[Stored data entries]
^^^^^^^^^^^^^^^^

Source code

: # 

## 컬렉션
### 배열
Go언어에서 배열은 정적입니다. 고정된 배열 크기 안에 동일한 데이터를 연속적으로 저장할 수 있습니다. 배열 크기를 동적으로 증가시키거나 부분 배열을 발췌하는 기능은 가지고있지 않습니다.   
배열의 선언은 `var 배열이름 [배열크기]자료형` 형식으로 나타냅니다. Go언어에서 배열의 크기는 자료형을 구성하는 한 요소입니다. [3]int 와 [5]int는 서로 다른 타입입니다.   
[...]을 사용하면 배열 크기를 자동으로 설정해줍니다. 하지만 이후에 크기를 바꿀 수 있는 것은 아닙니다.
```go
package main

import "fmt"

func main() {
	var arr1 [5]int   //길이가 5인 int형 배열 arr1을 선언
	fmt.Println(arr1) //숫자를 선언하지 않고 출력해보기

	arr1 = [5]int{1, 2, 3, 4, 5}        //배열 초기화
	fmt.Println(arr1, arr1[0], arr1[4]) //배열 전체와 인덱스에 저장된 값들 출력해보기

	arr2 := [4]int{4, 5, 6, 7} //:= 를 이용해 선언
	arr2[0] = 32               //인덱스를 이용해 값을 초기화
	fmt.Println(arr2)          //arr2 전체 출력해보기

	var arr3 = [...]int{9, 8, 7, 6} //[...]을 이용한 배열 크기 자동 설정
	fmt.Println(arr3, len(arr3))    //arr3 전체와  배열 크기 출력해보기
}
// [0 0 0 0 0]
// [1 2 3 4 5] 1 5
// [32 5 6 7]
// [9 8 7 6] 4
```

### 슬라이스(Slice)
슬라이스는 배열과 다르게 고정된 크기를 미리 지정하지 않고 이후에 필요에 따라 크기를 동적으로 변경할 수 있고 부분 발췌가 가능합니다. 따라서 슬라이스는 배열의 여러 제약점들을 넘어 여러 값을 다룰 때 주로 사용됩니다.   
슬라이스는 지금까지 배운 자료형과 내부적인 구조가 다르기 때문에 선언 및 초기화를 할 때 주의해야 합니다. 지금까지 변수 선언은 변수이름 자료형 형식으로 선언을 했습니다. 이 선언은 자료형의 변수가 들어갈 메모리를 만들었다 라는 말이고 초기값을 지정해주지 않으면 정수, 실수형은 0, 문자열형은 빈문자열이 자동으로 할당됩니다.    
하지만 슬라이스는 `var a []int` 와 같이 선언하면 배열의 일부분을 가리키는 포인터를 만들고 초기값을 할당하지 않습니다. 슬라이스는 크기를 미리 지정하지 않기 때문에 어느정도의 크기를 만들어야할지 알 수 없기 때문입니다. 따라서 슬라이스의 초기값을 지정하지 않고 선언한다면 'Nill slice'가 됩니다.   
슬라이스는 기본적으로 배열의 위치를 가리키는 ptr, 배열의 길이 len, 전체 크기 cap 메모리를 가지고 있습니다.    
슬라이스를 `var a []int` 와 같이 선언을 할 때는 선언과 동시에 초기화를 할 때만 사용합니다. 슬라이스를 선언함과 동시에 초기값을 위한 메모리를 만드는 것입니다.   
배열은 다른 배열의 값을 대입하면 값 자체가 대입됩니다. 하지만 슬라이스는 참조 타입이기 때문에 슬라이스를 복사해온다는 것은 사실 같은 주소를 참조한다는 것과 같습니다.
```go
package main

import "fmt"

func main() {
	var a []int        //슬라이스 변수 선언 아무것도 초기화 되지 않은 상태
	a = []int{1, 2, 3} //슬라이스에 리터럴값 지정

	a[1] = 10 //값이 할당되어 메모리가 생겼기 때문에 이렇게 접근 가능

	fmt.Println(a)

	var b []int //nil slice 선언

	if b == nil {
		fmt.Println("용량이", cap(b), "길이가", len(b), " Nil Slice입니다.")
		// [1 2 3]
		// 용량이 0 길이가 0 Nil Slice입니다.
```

^^^^^^^^^^^^^^^^

Task details> All records must be transcribed exactly, with none left out.

Expected answer>
Source code

: # 

## 컬렉션
### 배열
Go언어에서 배열은 정적입니다. 고정된 배열 크기 안에 동일한 데이터를 연속적으로 저장할 수 있습니다. 배열 크기를 동적으로 증가시키거나 부분 배열을 발췌하는 기능은 가지고있지 않습니다.   
배열의 선언은 `var 배열이름 [배열크기]자료형` 형식으로 나타냅니다. Go언어에서 배열의 크기는 자료형을 구성하는 한 요소입니다. [3]int 와 [5]int는 서로 다른 타입입니다.   
[...]을 사용하면 배열 크기를 자동으로 설정해줍니다. 하지만 이후에 크기를 바꿀 수 있는 것은 아닙니다.
```go
package main

import "fmt"

func main() {
	var arr1 [5]int   //길이가 5인 int형 배열 arr1을 선언
	fmt.Println(arr1) //숫자를 선언하지 않고 출력해보기

	arr1 = [5]int{1, 2, 3, 4, 5}        //배열 초기화
	fmt.Println(arr1, arr1[0], arr1[4]) //배열 전체와 인덱스에 저장된 값들 출력해보기

	arr2 := [4]int{4, 5, 6, 7} //:= 를 이용해 선언
	arr2[0] = 32               //인덱스를 이용해 값을 초기화
	fmt.Println(arr2)          //arr2 전체 출력해보기

	var arr3 = [...]int{9, 8, 7, 6} //[...]을 이용한 배열 크기 자동 설정
	fmt.Println(arr3, len(arr3))    //arr3 전체와  배열 크기 출력해보기
}
// [0 0 0 0 0]
// [1 2 3 4 5] 1 5
// [32 5 6 7]
// [9 8 7 6] 4
```

### 슬라이스(Slice)
슬라이스는 배열과 다르게 고정된 크기를 미리 지정하지 않고 이후에 필요에 따라 크기를 동적으로 변경할 수 있고 부분 발췌가 가능합니다. 따라서 슬라이스는 배열의 여러 제약점들을 넘어 여러 값을 다룰 때 주로 사용됩니다.   
슬라이스는 지금까지 배운 자료형과 내부적인 구조가 다르기 때문에 선언 및 초기화를 할 때 주의해야 합니다. 지금까지 변수 선언은 변수이름 자료형 형식으로 선언을 했습니다. 이 선언은 자료형의 변수가 들어갈 메모리를 만들었다 라는 말이고 초기값을 지정해주지 않으면 정수, 실수형은 0, 문자열형은 빈문자열이 자동으로 할당됩니다.    
하지만 슬라이스는 `var a []int` 와 같이 선언하면 배열의 일부분을 가리키는 포인터를 만들고 초기값을 할당하지 않습니다. 슬라이스는 크기를 미리 지정하지 않기 때문에 어느정도의 크기를 만들어야할지 알 수 없기 때문입니다. 따라서 슬라이스의 초기값을 지정하지 않고 선언한다면 'Nill slice'가 됩니다.   
슬라이스는 기본적으로 배열의 위치를 가리키는 ptr, 배열의 길이 len, 전체 크기 cap 메모리를 가지고 있습니다.    
슬라이스를 `var a []int` 와 같이 선언을 할 때는 선언과 동시에 초기화를 할 때만 사용합니다. 슬라이스를 선언함과 동시에 초기값을 위한 메모리를 만드는 것입니다.   
배열은 다른 배열의 값을 대입하면 값 자체가 대입됩니다. 하지만 슬라이스는 참조 타입이기 때문에 슬라이스를 복사해온다는 것은 사실 같은 주소를 참조한다는 것과 같습니다.
```go
package main

import "fmt"

func main() {
	var a []int        //슬라이스 변수 선언 아무것도 초기화 되지 않은 상태
	a = []int{1, 2, 3} //슬라이스에 리터럴값 지정

	a[1] = 10 //값이 할당되어 메모리가 생겼기 때문에 이렇게 접근 가능

	fmt.Println(a)

	var b []int //nil slice 선언

	if b == nil {
		fmt.Println("용량이", cap(b), "길이가", len(b), " Nil Slice입니다.")
		// [1 2 3]
		// 용량이 0 길이가 0 Nil Slice입니다.
```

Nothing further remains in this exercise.